■ Extracted records ■
-.-.-

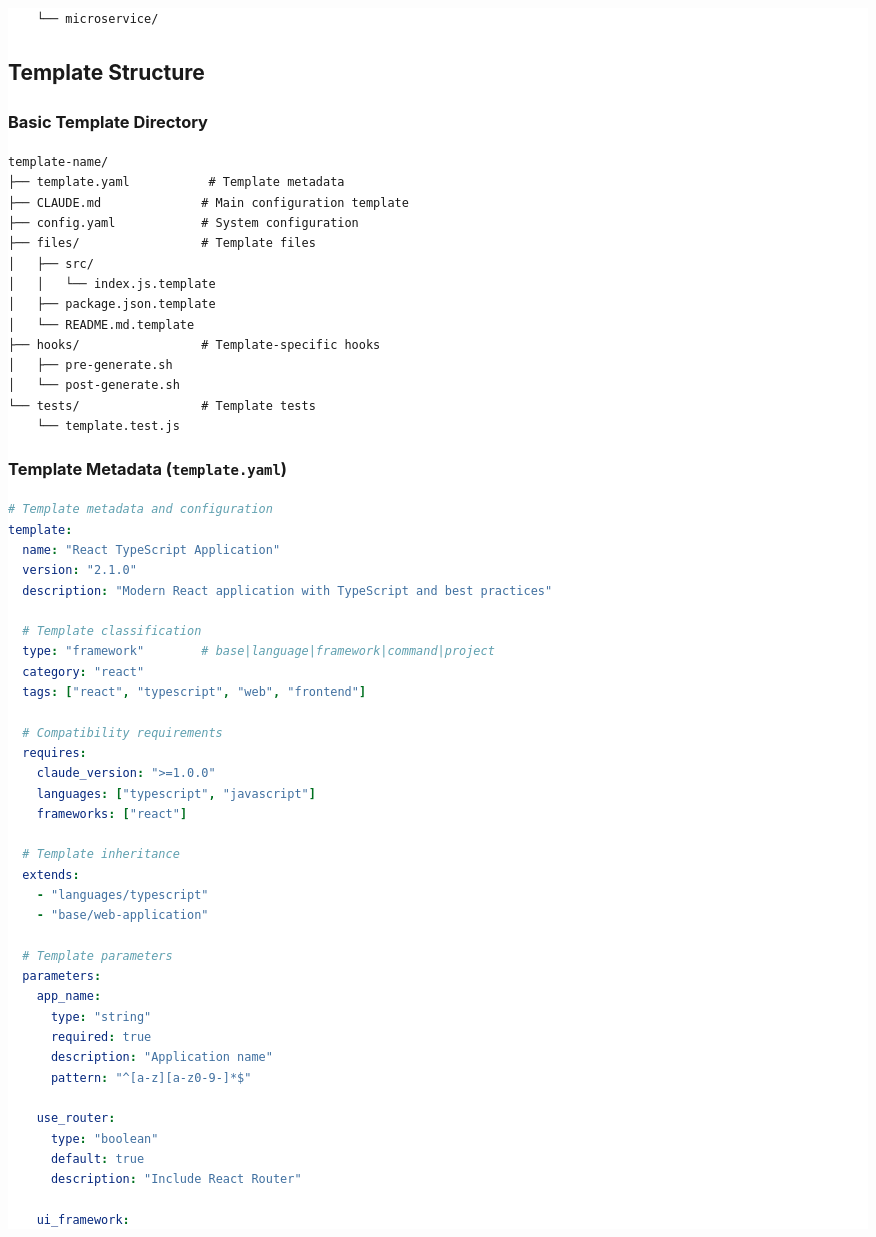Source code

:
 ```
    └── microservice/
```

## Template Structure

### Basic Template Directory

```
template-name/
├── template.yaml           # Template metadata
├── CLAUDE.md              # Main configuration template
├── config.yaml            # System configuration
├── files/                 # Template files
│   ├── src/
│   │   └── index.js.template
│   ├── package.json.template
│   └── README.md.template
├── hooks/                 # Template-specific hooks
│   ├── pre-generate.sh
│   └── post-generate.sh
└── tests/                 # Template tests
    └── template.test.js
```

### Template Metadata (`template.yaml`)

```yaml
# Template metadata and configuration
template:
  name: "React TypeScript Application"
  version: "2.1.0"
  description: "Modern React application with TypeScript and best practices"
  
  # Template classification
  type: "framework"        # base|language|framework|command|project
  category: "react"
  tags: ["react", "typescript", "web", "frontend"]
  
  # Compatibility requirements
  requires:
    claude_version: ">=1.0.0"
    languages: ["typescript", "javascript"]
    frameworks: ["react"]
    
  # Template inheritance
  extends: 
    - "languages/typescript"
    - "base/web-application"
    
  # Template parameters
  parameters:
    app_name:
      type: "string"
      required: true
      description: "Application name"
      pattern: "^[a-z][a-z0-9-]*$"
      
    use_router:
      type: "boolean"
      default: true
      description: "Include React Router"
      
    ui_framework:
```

-.-.-

■ Exercise brief ■
Give back the records word for word, without their pictures.

■ Output below ■
Source code

:
 ```
    └── microservice/
```

## Template Structure

### Basic Template Directory

```
template-name/
├── template.yaml           # Template metadata
├── CLAUDE.md              # Main configuration template
├── config.yaml            # System configuration
├── files/                 # Template files
│   ├── src/
│   │   └── index.js.template
│   ├── package.json.template
│   └── README.md.template
├── hooks/                 # Template-specific hooks
│   ├── pre-generate.sh
│   └── post-generate.sh
└── tests/                 # Template tests
    └── template.test.js
```

### Template Metadata (`template.yaml`)

```yaml
# Template metadata and configuration
template:
  name: "React TypeScript Application"
  version: "2.1.0"
  description: "Modern React application with TypeScript and best practices"
  
  # Template classification
  type: "framework"        # base|language|framework|command|project
  category: "react"
  tags: ["react", "typescript", "web", "frontend"]
  
  # Compatibility requirements
  requires:
    claude_version: ">=1.0.0"
    languages: ["typescript", "javascript"]
    frameworks: ["react"]
    
  # Template inheritance
  extends: 
    - "languages/typescript"
    - "base/web-application"
    
  # Template parameters
  parameters:
    app_name:
      type: "string"
      required: true
      description: "Application name"
      pattern: "^[a-z][a-z0-9-]*$"
      
    use_router:
      type: "boolean"
      default: true
      description: "Include React Router"
      
    ui_framework:
```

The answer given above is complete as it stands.